Lampadati e unti come incarti della pizza, gli esemplari di maschio. I più timidi ballano tra loro, in cerchio. I meno timidi dondolano i lombi dietro una ragazza. Gli eroi della serata, i più coraggiosi, di quella ragazza stanno già assaggiando l'ugola. Tutte bellissime, le ragazze. Delle bambole. Ci sono le Barbie, le Tanya e le Bratz. La biondina sopra il cubo, cosce di 1.56 m, mostra a tutti le mutande, fantasia di lillà.
Io odio le discoteche e detesto ballare [non sono capace]. Oltretutto ho un carattere di merda. Perciò, mentre fumavo un'infinita serie di sigarette, fissando l'uscita con lo sguardo di chi sta per uccidere qualcuno, nel dubbio tutti, ho pensato a un possibile diversivo.
Tipo: provocare un blackout, previo sabotaggio della centralina elettrica.
Infilare del lassativo gusto fragola nel frullatore per i cocktail. [Sono rimasta ipnotizzata per cinque minuti da quel frullatore] Questo, almeno, dopo aver ordinato il mio terzo daiquiri.
Scegliere le tre ragazze più "disinibite" e fare in modo che abbiano l'herpes, con serie conseguenze per tutti.
Gettare nel mucchio le care, vecchie e sempreverdi fialette puzzolenti, ottime per ogni occasione sociale.
Quando mi sono accorta di pensare con insistenza a un kalashnikov, ho capito che nessuno degli escamotages sopra descritti avrebbe placato la mia sete di sangue.
Quindi: una bomba al plastico.
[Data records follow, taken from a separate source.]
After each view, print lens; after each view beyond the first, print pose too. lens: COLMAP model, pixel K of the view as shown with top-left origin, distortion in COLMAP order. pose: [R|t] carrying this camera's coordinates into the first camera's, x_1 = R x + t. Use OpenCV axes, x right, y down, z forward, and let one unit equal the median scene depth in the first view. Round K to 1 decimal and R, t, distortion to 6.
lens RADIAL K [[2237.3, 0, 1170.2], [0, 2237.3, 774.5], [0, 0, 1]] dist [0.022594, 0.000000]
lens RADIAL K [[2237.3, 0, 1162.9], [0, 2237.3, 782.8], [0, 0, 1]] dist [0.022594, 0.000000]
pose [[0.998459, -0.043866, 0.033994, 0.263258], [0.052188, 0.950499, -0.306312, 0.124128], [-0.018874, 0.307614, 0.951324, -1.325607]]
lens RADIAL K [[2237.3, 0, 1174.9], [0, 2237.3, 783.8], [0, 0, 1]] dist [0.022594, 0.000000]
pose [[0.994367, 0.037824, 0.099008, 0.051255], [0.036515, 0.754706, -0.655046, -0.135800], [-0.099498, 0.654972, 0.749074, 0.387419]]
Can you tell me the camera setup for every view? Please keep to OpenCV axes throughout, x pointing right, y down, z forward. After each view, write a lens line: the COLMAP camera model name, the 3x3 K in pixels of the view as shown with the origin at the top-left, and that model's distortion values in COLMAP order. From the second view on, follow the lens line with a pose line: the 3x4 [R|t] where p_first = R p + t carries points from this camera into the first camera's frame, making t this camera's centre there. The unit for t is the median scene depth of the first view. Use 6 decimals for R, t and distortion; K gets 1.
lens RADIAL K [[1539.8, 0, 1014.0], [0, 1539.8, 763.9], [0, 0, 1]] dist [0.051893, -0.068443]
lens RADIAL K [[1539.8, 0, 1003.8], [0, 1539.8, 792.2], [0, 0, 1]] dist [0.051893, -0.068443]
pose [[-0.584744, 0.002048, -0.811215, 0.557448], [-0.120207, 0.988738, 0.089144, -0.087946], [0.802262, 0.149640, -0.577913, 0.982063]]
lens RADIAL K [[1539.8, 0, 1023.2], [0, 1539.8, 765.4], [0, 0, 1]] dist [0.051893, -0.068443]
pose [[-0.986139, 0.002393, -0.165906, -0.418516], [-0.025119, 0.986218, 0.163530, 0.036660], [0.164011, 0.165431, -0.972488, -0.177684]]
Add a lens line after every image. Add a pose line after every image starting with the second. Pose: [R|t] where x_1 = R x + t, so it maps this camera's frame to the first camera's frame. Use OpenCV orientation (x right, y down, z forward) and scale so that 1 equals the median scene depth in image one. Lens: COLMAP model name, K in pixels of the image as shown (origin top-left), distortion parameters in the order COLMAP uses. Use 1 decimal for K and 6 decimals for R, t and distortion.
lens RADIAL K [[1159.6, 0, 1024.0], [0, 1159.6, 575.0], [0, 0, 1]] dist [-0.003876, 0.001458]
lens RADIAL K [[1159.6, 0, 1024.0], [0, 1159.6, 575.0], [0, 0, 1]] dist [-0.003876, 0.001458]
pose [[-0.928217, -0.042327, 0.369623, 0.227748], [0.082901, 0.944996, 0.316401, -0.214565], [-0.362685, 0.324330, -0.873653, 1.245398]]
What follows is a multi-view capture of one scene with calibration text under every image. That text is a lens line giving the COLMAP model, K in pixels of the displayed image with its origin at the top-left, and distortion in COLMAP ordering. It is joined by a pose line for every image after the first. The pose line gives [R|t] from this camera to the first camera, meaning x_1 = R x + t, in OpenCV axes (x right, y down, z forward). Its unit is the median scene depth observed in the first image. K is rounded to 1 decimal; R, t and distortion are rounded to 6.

Se c'è una cosa che Metal Gear Solid [il videogioco] insegna, è come piazzare le C4. Sfruttando questa preziosa lezione di vita, ne ho prese un paio dalla borsa e le ho incollate sul muro portante.
Poi ho visto i miei amici. Ballavano. Ridevano. Erano contenti. Ho pensato: devo salvarli. E li ho convinti con una scusa a lasciare il locale.
Io – Dobbiamo andare, presto!
Amici – Che succede, ti senti male?
Io – No no, io sto benissimo. Ma dobbiamo uscire da qui. Ora. Subito.
Amici – Eddai, non rompere, è una bella serata.
Io – Forse non avete capito: ci stanno rubando le macchine.
Amici – Cazzo! Corriamo!
Fatto ciò, ho riconosciuto nella folla gente annoiata quanto me. A uno stava addirittura spuntando un brufolo, per lo stress. Ho pensato: devo salvarlo.
Io – Dobbiamo andare, vieni con me!
Ragazzo col brufolo – Ma chi sei? Io non ti conosco.
Io – Non stare lì impalato. Ti stanno rubando la macchina!
RcB – La macchina? Non ho neanche la patente.
Io – Via! Presto! Non c’è tempo!
RcB – Senti, non è che vuoi farti una storia?
[Ho pensato: è una causa persa]
Di lì a poco avrei fatto esplodere la bomba. Verso le 4, quando solitamente il dj, in debito di fantasia, decide di mettere quella canzone. Quella che fa: Bomba
un movimento sensuale
Sexy
un movimento muy sexy. Deliziosamente didascalico. Sanguinario. Gratuito.
Quando ho riaperto gli occhi, avevo ancora metà del mio secondo daiquiri nel bicchiere. E ho sentito una voglia improvvisa di andare alla toilette.
Qualcuno stava mettendo in pratica il mio piano.